= Source passage =
- - -
Fw: Re: Implemented OPLOCK for FreeBsd

Jeremy Allison jra at samba.org
Fri Sep 7 19:58:05 GMT 2001


On Fri, Sep 07, 2001 at 05:49:15PM -0700, Mike Smith wrote:

> If it's a system-wide tunable rather than a per-application or
> per-delivery-point tunable, this isn't entirely ideal.

No, it's a per-application tunable. In Linux there is I
believe a system wide limit of 1024 on top of that. If
this limit is a problem we can increase it or make it a
system wide tunable.

> Off the top of my head, I'm worried about:
> 
>  - Resource consumption for the signal queues, either in the case
>    of large numbers of pending notifications, or in a worse case
>    simply resource consumption in order to support such a large
>    number of pending notifications.  In a system where there is
>    no hard limit on the number of open files, a system-wide tunable
>    for the number of pending signals is no good anyway; you can
>    always blow the limit.
- - -
= Material for this exercise =
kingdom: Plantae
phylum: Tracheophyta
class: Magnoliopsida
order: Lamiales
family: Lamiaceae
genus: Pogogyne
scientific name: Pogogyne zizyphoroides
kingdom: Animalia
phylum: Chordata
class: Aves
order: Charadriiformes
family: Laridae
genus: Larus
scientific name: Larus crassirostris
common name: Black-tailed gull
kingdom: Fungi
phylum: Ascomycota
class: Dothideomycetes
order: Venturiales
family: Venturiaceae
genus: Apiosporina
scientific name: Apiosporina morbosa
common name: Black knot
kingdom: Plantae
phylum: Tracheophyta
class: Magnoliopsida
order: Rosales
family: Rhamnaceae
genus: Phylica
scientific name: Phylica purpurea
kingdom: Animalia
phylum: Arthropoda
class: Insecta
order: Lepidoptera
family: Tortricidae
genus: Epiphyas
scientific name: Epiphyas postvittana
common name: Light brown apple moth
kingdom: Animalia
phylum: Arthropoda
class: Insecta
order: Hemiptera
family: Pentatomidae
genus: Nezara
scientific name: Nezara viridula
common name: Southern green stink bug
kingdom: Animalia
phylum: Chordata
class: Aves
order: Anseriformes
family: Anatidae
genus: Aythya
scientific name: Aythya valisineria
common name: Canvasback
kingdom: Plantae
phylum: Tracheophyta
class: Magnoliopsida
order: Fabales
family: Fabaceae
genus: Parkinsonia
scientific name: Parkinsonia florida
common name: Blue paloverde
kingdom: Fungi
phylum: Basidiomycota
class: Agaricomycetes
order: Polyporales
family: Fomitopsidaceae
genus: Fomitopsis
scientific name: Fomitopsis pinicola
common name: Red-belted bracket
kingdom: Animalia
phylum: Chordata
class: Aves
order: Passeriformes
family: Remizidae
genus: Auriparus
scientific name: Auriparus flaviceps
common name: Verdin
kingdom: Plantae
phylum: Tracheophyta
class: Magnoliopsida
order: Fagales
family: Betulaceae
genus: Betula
- - -
= Work instructions =
1 - Extract the lines of the listing exactly, starting at the line containing "scientific name: Fomitopsis pinicola" and ending at the last line of the listing.
2 - Extend the mailing-list message about oplocks in FreeBSD past its final line.
The mailing-list message and the listing were taken from unrelated sources.

= Final results =
1 -
scientific name: Fomitopsis pinicola
common name: Red-belted bracket
kingdom: Animalia
phylum: Chordata
class: Aves
order: Passeriformes
family: Remizidae
genus: Auriparus
scientific name: Auriparus flaviceps
common name: Verdin
kingdom: Plantae
phylum: Tracheophyta
class: Magnoliopsida
order: Fagales
family: Betulaceae
genus: Betula

2 -
> 
>  - The efficiency of the signal delivery mechanism (four context
>    switches to deliver a single notification, and not necessarily well
>    synchronised with the application's internal activity).  In
>    addition, the way that Samba handles this (writing a flag into a
>    pipe) adds four more context switches.
> 
>  - The use of SIGINFO rather than a private signal number. (an
>    implementation quibble, I think)
> 
>  - The difficulty of handling signals well in a threaded 
>    application. (probably not an issue for Samba).

How does this differ from the resource requirements for kqueues ?
Other than the context switches, I would imagine they have the
same resource consumption problem.

Remember, breaking an oplock should be a rare thing. Samba self
tunes to not grant oplocks if a break happens more than once
when a file open is being processed.

Jeremy.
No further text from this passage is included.